Two Conflicting Views: Which Comes First, The Objective or The Test?

As an undergraduate student teacher, I was first required to write learning objectives, then lecture notes and lab exercises and finally the examination. This order seemed logical to me until a graduate College professor advocated writing the examination first, then the objectives and finally the course content. I experimented with this new approach and have since adopted it.

I discussed this model with my undergraduate professor and she strongly disagreed with what she considers "teaching to the test." Why? If "the test" is an objective measure of educational goals, what’s wrong with using measurement devices as a focal point in the educational design? Consider the following situation.

A practitioner must recognize and treat hypoxemia from pulse oximetry values and so must be able to recall the critical value for SO2 before deciding to supply the patient with supplemental O2. Therefore, even in a foundation course like physiology, it is reasonable to require that the students recall this information without any prompting. With this educational goal in mind, I develop the following test item to measure the students’ knowledge.

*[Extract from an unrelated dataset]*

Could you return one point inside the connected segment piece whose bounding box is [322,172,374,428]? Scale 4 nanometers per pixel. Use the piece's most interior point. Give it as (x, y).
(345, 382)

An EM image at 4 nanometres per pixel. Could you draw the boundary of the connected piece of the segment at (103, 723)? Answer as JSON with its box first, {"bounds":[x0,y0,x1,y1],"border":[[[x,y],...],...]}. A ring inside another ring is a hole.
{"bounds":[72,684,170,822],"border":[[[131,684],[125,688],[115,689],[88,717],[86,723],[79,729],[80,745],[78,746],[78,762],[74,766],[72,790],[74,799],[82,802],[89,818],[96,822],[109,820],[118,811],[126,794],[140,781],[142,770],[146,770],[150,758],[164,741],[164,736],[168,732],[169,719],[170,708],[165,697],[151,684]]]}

Plot the oxyhemoglobin dissociation curve using the textbook normal values for arterial blood, venous blood, P50, and the PO2 that correlates to an SO2 of 90%.

This item forces the student to recall the important points on the curve and also tests their understanding of the relationship. If they are able to recall and plot the points, then connect the points forming the expected sigmoidal curve, I can assume with some confidence that they understand the relationship.

This particular exam item could literally be cut and pasted into the syllabus as an objective: "The student should be able to plot ...."

That was a pretty easy example and frequently you will need to use more effort in writing the objective. But I still contend that once you have considered the ultimate goal and devised the best way to measure the students' mastery, writing objectives is easy.

I doubt I’ll ever reach consensus with my undergrad prof, but I think she’ll agree that no matter which method you choose:

  • A good objective clearly defines the behavior that students must adopt
  • A good test question reliably measures that behavior, and
  • Both must be constructed with a constant focus on the final outcome.